Now make a sentence for /WORD/. Your response should only contain the sentence you make. "


In response to my prompt, the model created acrostics in the form of sentences to each of the words provided. Thousands of word-sentence pairs compose this project. Including “Lecsicon: Linguists Enthusiastically Catalog Symbols, Interpreting Carefully Occurred Nuances.”


Lecsicon as a video installation for exhibition “Do You Have the Key?”
at Rhode Island School of Design in May 2023.


Lecsicon as a printed book.


Behind the Scenes


The accuracy of GPT's responses, as usual, was not guaranteed. At times, one or two extra words slipped into the sentence. In extreme cases, the model rambled on and lost track of the initial instructions. Out of tens of thousands of attempts, with GPT 3.5, 30% of the responses strictly followed my rules; and with GPT 4, 60% of them.

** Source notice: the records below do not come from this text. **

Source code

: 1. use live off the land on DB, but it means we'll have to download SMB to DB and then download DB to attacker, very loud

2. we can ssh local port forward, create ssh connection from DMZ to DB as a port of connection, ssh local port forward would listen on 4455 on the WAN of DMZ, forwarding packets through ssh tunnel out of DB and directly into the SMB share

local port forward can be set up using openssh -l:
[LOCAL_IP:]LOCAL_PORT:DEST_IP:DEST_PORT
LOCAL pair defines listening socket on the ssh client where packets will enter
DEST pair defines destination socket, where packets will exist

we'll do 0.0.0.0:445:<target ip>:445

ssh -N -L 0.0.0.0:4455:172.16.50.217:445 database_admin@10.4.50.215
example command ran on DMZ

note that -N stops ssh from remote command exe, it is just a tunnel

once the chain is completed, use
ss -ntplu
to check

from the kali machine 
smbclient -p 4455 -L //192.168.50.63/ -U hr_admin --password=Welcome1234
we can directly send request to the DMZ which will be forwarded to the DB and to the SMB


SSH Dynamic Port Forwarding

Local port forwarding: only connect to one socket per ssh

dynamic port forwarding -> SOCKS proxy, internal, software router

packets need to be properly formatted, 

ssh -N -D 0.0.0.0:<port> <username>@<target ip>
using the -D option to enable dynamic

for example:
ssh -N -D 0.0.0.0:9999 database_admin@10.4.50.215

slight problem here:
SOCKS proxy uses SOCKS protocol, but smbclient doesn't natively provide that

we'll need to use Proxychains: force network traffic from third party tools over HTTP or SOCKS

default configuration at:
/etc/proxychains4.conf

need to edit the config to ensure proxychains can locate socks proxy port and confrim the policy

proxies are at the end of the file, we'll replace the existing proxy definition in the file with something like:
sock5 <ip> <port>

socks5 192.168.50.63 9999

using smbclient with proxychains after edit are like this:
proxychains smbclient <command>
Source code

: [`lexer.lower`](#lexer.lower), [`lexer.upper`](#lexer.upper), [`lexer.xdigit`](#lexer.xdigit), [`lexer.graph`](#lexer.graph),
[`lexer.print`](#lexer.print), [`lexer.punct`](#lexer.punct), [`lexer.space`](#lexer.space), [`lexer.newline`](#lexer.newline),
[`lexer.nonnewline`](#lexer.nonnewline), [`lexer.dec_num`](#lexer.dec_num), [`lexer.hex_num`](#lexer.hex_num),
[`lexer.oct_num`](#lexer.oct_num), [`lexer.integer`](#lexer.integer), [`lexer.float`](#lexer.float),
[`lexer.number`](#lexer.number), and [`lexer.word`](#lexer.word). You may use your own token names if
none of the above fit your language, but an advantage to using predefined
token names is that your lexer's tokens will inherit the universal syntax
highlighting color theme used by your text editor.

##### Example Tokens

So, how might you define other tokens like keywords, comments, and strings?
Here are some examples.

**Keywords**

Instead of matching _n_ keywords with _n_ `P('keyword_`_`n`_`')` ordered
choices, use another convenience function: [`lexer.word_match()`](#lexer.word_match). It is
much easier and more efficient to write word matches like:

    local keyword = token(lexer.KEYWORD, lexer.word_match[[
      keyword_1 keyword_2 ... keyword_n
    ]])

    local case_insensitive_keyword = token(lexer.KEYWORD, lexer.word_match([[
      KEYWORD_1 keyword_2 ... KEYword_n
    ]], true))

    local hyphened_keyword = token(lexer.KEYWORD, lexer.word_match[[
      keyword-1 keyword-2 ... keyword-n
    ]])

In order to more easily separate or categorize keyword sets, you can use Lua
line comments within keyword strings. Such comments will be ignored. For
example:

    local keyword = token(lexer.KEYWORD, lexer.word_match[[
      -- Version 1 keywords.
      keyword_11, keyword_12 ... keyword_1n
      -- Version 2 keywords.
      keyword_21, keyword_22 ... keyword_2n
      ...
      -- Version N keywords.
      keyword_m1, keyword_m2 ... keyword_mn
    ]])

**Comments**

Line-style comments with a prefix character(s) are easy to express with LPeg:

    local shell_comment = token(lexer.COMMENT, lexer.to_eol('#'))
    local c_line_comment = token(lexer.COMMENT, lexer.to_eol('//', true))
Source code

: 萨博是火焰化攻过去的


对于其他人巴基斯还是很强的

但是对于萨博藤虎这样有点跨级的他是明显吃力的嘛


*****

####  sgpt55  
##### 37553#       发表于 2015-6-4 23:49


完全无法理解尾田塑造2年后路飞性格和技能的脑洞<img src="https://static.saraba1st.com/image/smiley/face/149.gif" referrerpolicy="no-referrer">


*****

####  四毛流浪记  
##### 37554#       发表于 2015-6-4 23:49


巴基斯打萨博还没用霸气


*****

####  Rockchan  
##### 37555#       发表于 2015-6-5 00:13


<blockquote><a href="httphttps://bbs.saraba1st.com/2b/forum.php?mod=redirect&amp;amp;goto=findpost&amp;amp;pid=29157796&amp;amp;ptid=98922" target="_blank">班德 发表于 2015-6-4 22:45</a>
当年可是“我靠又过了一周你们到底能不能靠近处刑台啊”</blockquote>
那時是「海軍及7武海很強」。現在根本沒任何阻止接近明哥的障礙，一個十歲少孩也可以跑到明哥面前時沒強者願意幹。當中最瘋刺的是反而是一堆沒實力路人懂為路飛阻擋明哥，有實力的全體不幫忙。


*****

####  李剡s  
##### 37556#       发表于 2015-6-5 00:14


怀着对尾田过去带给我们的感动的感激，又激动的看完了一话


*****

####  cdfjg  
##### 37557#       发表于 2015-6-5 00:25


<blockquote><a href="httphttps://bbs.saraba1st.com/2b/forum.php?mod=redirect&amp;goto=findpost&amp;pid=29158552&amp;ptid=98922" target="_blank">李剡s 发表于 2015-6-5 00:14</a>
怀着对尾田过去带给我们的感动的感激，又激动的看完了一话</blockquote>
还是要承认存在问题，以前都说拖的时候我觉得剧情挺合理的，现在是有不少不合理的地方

The following is a selection of both successful and unsuccessful acrostics generated by GPT throughout the multiple iterations of the projects.

Unsuccessful examples include:
  • insomnia: I need some pills to sleep over insomnia.
  • jumbo: Josh usually needs bigger overalls.
  • white: We have icy hills to explore.

Successful examples include:
  • activity: All children thrive in varied, invigorating tasks year-round.
  • music: Many unexpected sounds indicate creativity.
  • gender: Generations endlessly nurture diverse, equal respect.

When one visits the Lecsicon web page, the successful word-sentence pairs are typed out letter-by-letter by a program. Beginning with a random word, the program scans the Lecsicon database, and strives to find a new word that has the smallest Levenshtein distance from the preceding word. For the printed book, the entries are sorted and rendered with python in a dictionary format.


Linguistic devices like acrostics captivate people like me because there is a hidden layer behind putting words together following certain mechanisms. In Lecsicon, the resulting sentences provide a greater context for the original words and reveal new perspectives. But I believe it is not a coincidence that GPT makes sentences that relate to the original word's meaning. Instead, it is a deliberate calculation and balancing process to capture words based on their relations to each other: a ghost wandering through a latent word vector space. Any word in such a space is nothing but the linguistic associations around it, based on statistical computation of the patterns of the text humans have produced. Sentences emerge from their context, and perhaps that's why some entries are intriguing and exciting, such as “snob: Surely, no one believes”, or “date: Dinner and theater experience.”